Marlowe’s fingers tightened around the cup. She wasn’t a suspect. They had to stop treating her like one. It was a waste of time. “I told you, I’ll tell you anything. I want to know—”

“I know how siblings can be.” Ariel cut her off gently. “Through thick and thin, they protect each other.”

“Noraprotected me.” Marlowe leaned forward, her voice low. “If you’re so focused on siblings, you should know that Nora was like my sister. To my brothers as well. She was one of us.”

Ariel held her gaze for a long moment before nodding. “I know.”

Marlowe exhaled and leaned back. She didn’t want to lose her temper or get emotional, not with Ariel.

“Dave Gallagher was suffering in silence from depression. A lot of men do,” Ariel said, crossing her arms. Then she added, almost offhandedly, “I hate it up here, you know. I grew up in Brooklyn. I’m not used to all these empty roadsides and vanishing towns.”

“If you hate it, why are you here?”

“My mom moved upstate for a little house in the country. She spent her life savings on it. Then got sick,” Ariel said. “So. Here I am.”

“I’m sorry about your mother.”

“People hold you back; it’s an old story.” Ariel shrugged. “Maybe you were lucky to lose someone early.”

Marlowe recoiled. The words were cruel. But then she caught the glint in Ariel’s eyes. It was a test. She was hoping to elicit something from Marlowe.

“Maybe you’ll get lucky soon too,” Marlowe said flatly.

Ariel cracked a smile, shaking her head. “Maybe. I wouldn’t mind leaving. This whole area is just a string of ghost towns.” She glanced around the café. “I gave you those journal pages because if you want to get to the bottom of this, you need to think back and realize you’re not a kid anymore,” Ariel said. “What was really going on with Nora that year?”

Marlowe had a thousand answers. They ran free all summer on the Gallagher land. Nora was dating Sean, passing along all the lessons learned in a first relationship. Everyone kept saying they were growing up fast, but it felt like nothing was changing at all.

Ariel didn’t push. She just scraped back her chair and stood up. “Come with me.

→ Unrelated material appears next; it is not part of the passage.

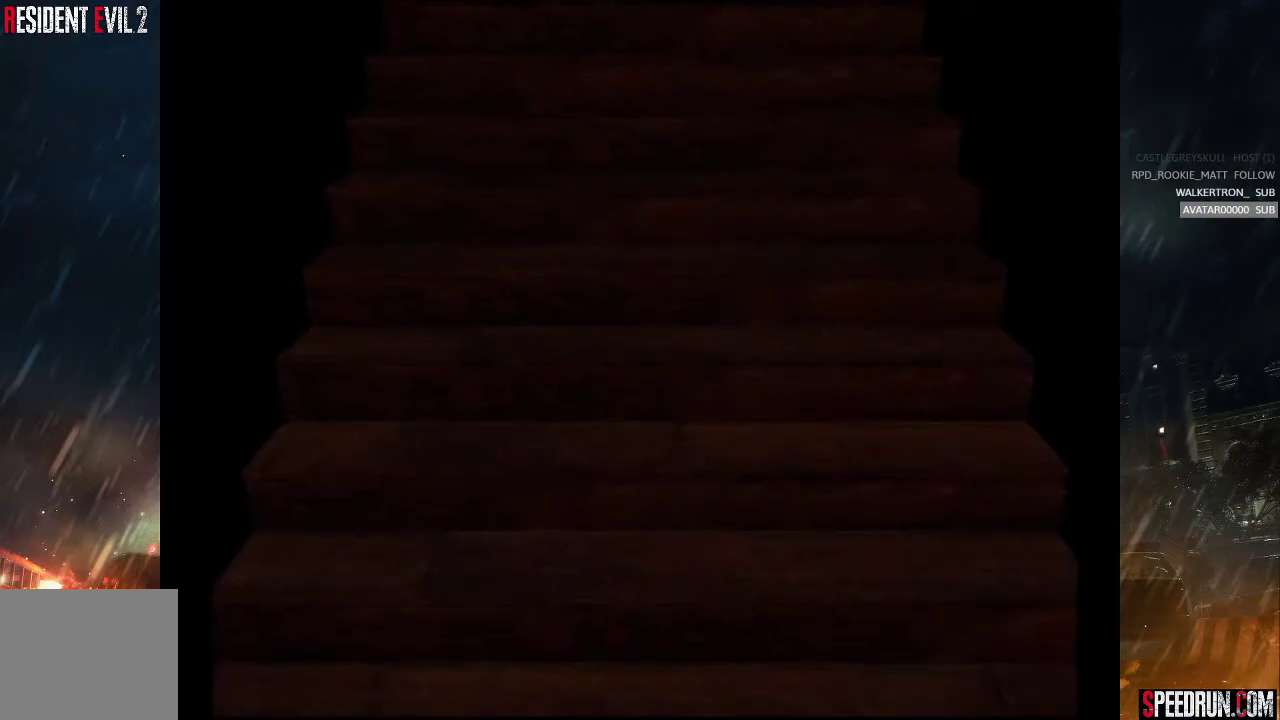
Gameplay with a controller (PlayStation layout); each line is a JSON object with the inputs held at the frame after it. "events" lists button and stick changes between this image and that frame as [ms after this image, input, new state], when the widget could be followed in between. Not read: L1 L3 R1 R3 left_stick.
{"buttons": [], "right_stick": "center", "events": []}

I’m going to give you something.”

At the station, Marlowe sat in a plastic chair for nearly half an hour, debating whether to ask more about Pete Gallagher. But pulling out her messy family tree and floating her half-baked theory—that Pete had lurked around the land as in some ghost story—felt ridiculous. She needed something more concrete.

Finally, Ariel returned to the waiting area, another big yellow envelope in her hand. This one was so full it couldn’t be clasped.

“These are Brierley’s old notes. More photocopies.” She handed them over, and Marlowe almost dropped the envelope in shock. “It’s not every interview, just his notes on what he was thinking.”

“This is confidential,” Marlowe said. “I tried to get these before, but the department wouldn’t release them.”

“I know,” Ariel said. “But I want you to read them. Then tell me what you think.”

Marlowe could only stare in astonishment.

“You know what the sergeant says about me?” Ariel lifted one dark brow. “He says I’m an ‘agent of chaos.’ That I chase leads on instinct, not reason.”